Where the Buck Stops in Banking

 CASE study provided courtesy of  TRANSPARENCY INTERNATIONAL

CASE study provided courtesy of TRANSPARENCY INTERNATIONAL

In the wake of the LIBOR scandal, which saw rogue bankers making millions by engaging in illegal insider trading, Parliament established a cross-party Commission to investigate professional standards and culture in the banking sector. One of the Commission’s main findings was that there was insufficient individual responsibility for senior managers, which meant that there was little accountability within the sector when things went wrong.

In order to make senior bankers more accountable for their actions and lines of responsibility, the Commission proposed that the UK Government introduce a reverse burden of proof for alleged misconduct and failings. This would require senior bankers to show they had taken all reasonable steps to prevent or mitigate the effects of failures they were responsible for. Under previous rules, the Financial Conduct Authority had to prove that an individual was personally responsible, which was extremely difficult to do in practice.

Initially, the government introduced the reverse burden of proof through the Financial Services (Banking Reform) Act 2013. This was due to commence in 2016 just before the new Senior Managers Regime came into force. However, before this provision even went live, the new government removed the reverse burden of proof through the Bank of England and Financial Services Act 2016. This raises the question: why?

To outsiders, the u-turn looks strange. This was a change that was recommended by a cross-party Parliamentary Commission that drew evidence from a wide range of sources, including the banking sector, and accepted by the previous government. If there were significant issues with the new reverse burden of proof, this surely should have been identified before it received Royal Assent.

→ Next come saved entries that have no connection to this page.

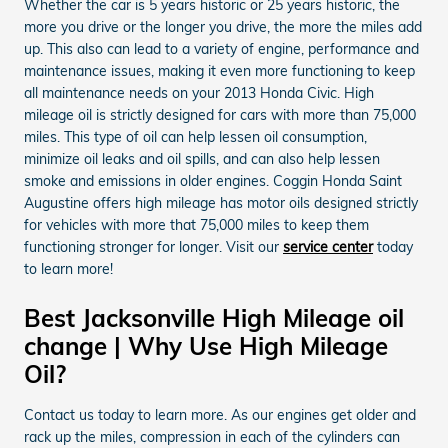
Whether the car is 5 years historic or 25 years historic, the
more you drive or the longer you drive, the more the miles add
up. This also can lead to a variety of engine, performance and
maintenance issues, making it even more functioning to keep
all maintenance needs on your 2013 Honda Civic. High
mileage oil is strictly designed for cars with more than 75,000
miles. This type of oil can help lessen oil consumption,
minimize oil leaks and oil spills, and can also help lessen
smoke and emissions in older engines. Coggin Honda Saint
Augustine offers high mileage has motor oils designed strictly
for vehicles with more that 75,000 miles to keep them
functioning stronger for longer. Visit our
service center
today
to learn more!
Best Jacksonville High Mileage oil
change | Why Use High Mileage
Oil?
Contact us today to learn more. As our engines get older and
rack up the miles, compression in each of the cylinders can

At the time the u-turn was announced, there were also a number of news reports suggesting this change of mind was due to lobbying by the banking industry. However, due to the lack of transparency in the UK about who’s lobbying decision-makers, when and for what purpose, there is no public information to assess whether or not this could have been the case. All of this creates the perception that the government caved-in to pressure from the industry at the expense of something that could have had a public benefit.